- [STATED PROBLEM 1]:
List every word in the page on financial planning for new parents that is written entirely in capital letters.

- [PAGE]:
· · ·

Financial Planning for New Parents
Plenty of my friends got married in recent years and are now having kids of their own -- including my sister who is having a baby this spring! For all of those new parents, there is a LOT to think about, not the least of which how a child will impact your finances. Having a baby is expensive...no matter how you look at it. Raising a child can be as expensive as paying for a house, yet at least with a house you have 30 years to pay it, with a child you have 18 years, sometimes a little longer.
This article from the Investopedia advisor network is really helpful in breaking down the major expenses for new parents, as also giving you advice on how to prepare and pay for them. For more information, be sure to check out Investopedia by CLICKING HERE.
Kids: What do they Cost?
The average statistics for raising a child in America are scary. However, if you are aware of the costs going in, you can plan for them to make them more affordable. It's normal to feel uncomfortable about the costs associated with having a baby; the costs below are just the major ones but there are tons of smaller ones that add up fast (diapers, anyone?). Preparing your budget now will mean greater financial comfort in the near future.

· · ·

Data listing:
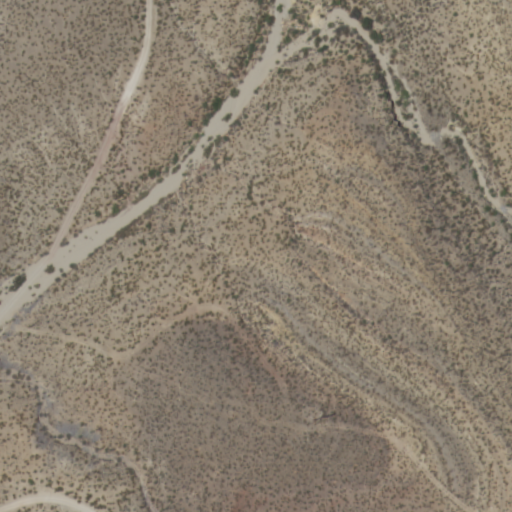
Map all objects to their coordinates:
road: (110, 134)
road: (24, 287)
power tower: (315, 420)
road: (42, 498)
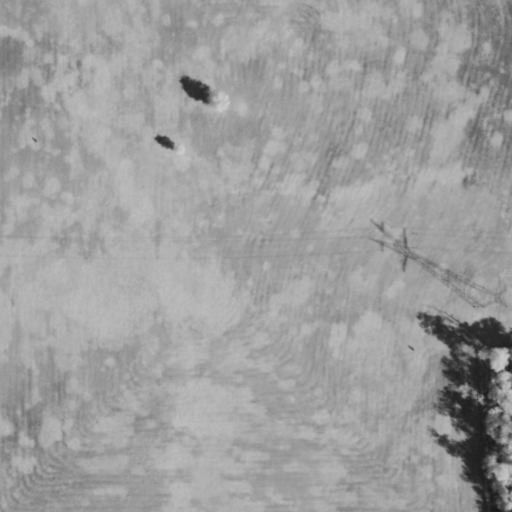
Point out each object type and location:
power tower: (479, 295)
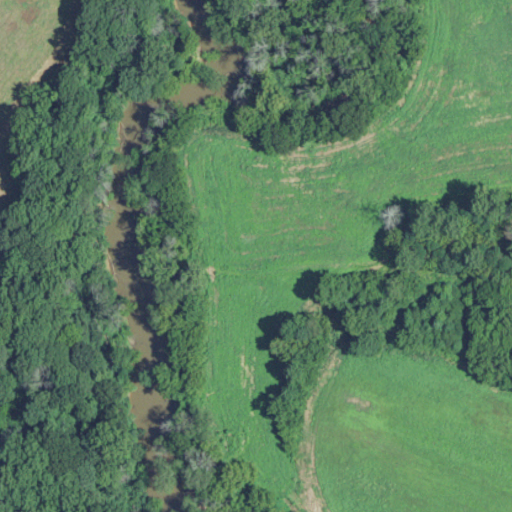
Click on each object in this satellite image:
river: (343, 88)
river: (142, 269)
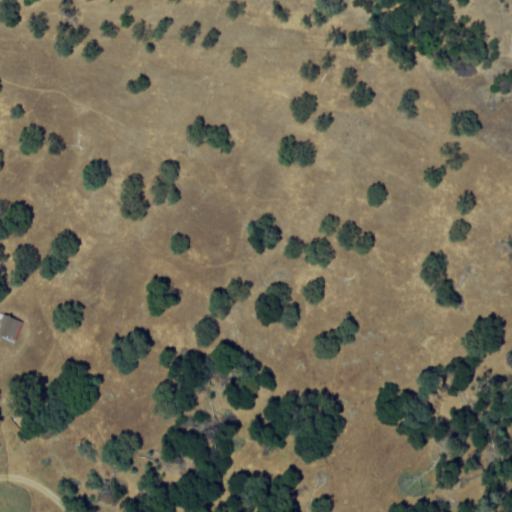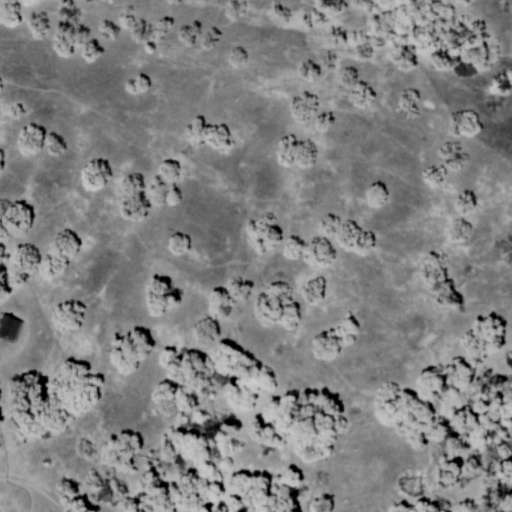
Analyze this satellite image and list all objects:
building: (8, 327)
road: (37, 485)
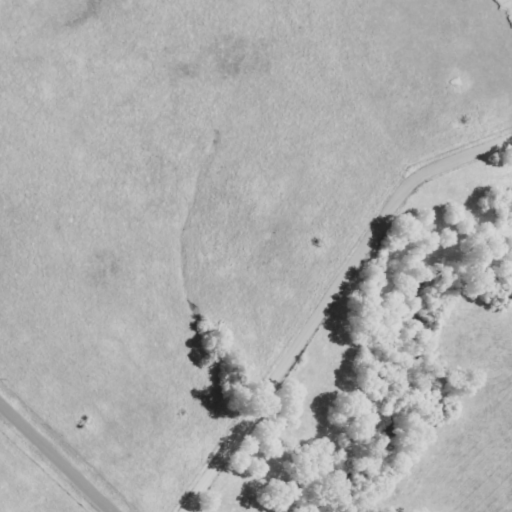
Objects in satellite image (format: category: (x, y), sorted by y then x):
road: (328, 301)
road: (55, 458)
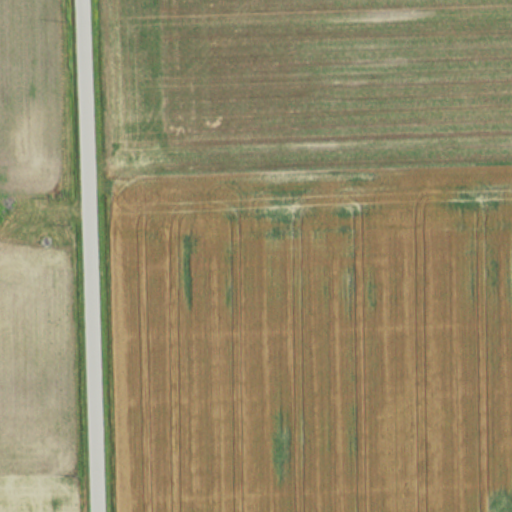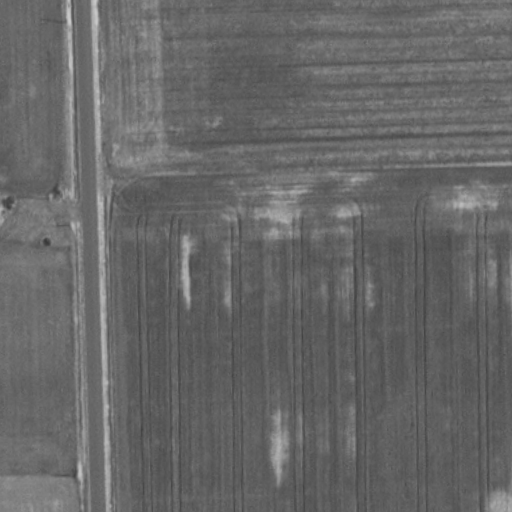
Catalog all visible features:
crop: (308, 254)
road: (84, 256)
crop: (30, 272)
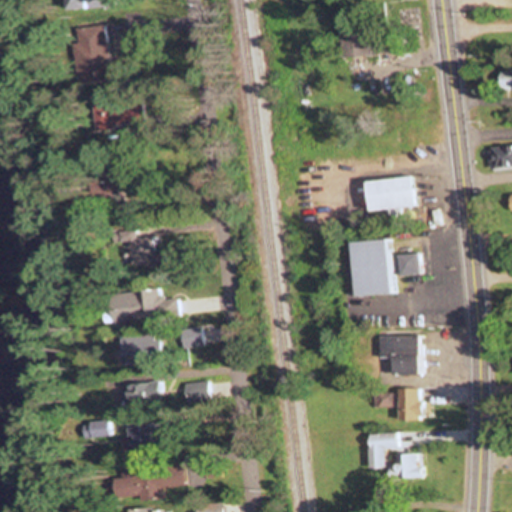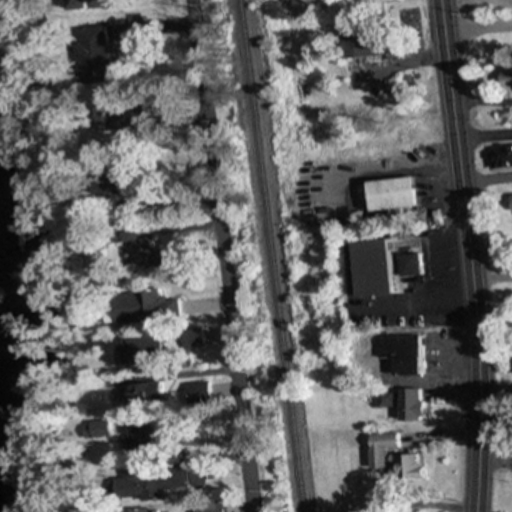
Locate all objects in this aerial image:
building: (91, 4)
building: (366, 43)
building: (95, 50)
building: (506, 80)
building: (121, 116)
building: (500, 156)
building: (389, 194)
building: (510, 202)
building: (147, 248)
road: (221, 255)
railway: (268, 255)
road: (470, 255)
building: (408, 264)
building: (369, 267)
building: (145, 306)
building: (192, 341)
building: (146, 348)
building: (402, 353)
building: (198, 393)
building: (146, 394)
building: (385, 401)
building: (408, 404)
building: (143, 437)
building: (379, 448)
building: (404, 468)
building: (152, 480)
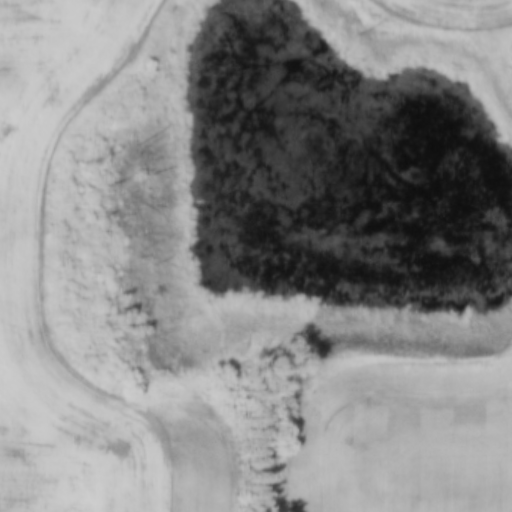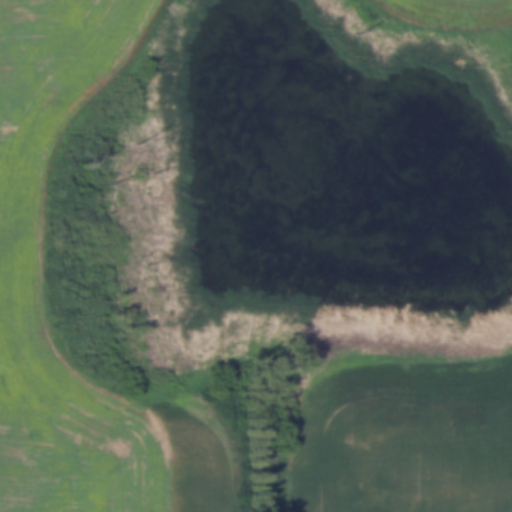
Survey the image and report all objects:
road: (142, 256)
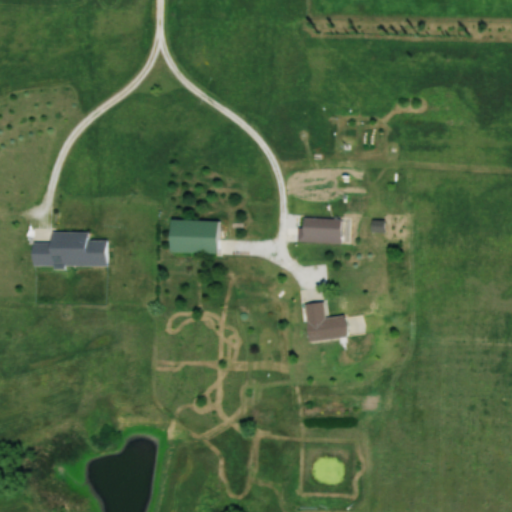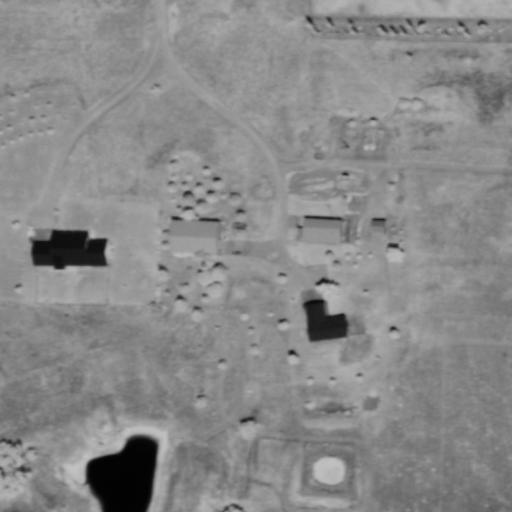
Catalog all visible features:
road: (103, 109)
road: (266, 149)
building: (193, 237)
building: (69, 251)
building: (323, 324)
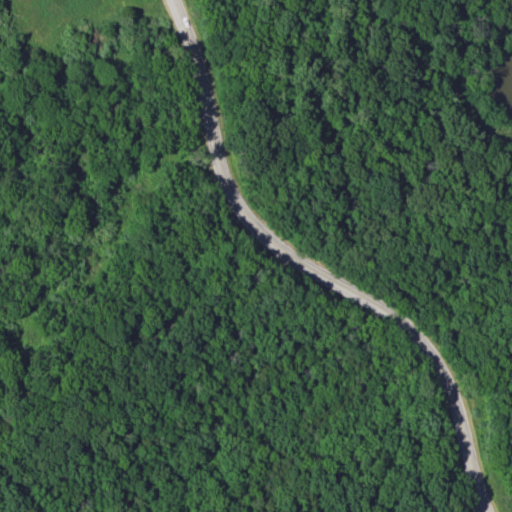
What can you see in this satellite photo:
park: (375, 177)
road: (374, 196)
park: (248, 261)
road: (314, 269)
parking lot: (484, 511)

· · ·

- [STATED PROBLEM 2]:
Rewrite the records from their start down through the line containing "crop: (30, 272)", changing "satellite image" to "aerial image" and keeping everything else the same, and omit the pictures.

- [TASK SOLUTION 1]:
LOT, CLICKING, HERE

- [TASK SOLUTION 2]:
Map all objects to their coordinates:
road: (110, 134)
road: (24, 287)
power tower: (315, 420)
road: (42, 498)
Point out each object type and location:
power tower: (479, 295)
Click on each object in this aerial image:
river: (343, 88)
river: (142, 269)
Analyze this aerial image and list all objects:
building: (8, 327)
road: (37, 485)
Objects in aerial image (format: category: (x, y), sorted by y then x):
road: (328, 301)
road: (55, 458)
Catalog all visible features:
crop: (308, 254)
road: (84, 256)
crop: (30, 272)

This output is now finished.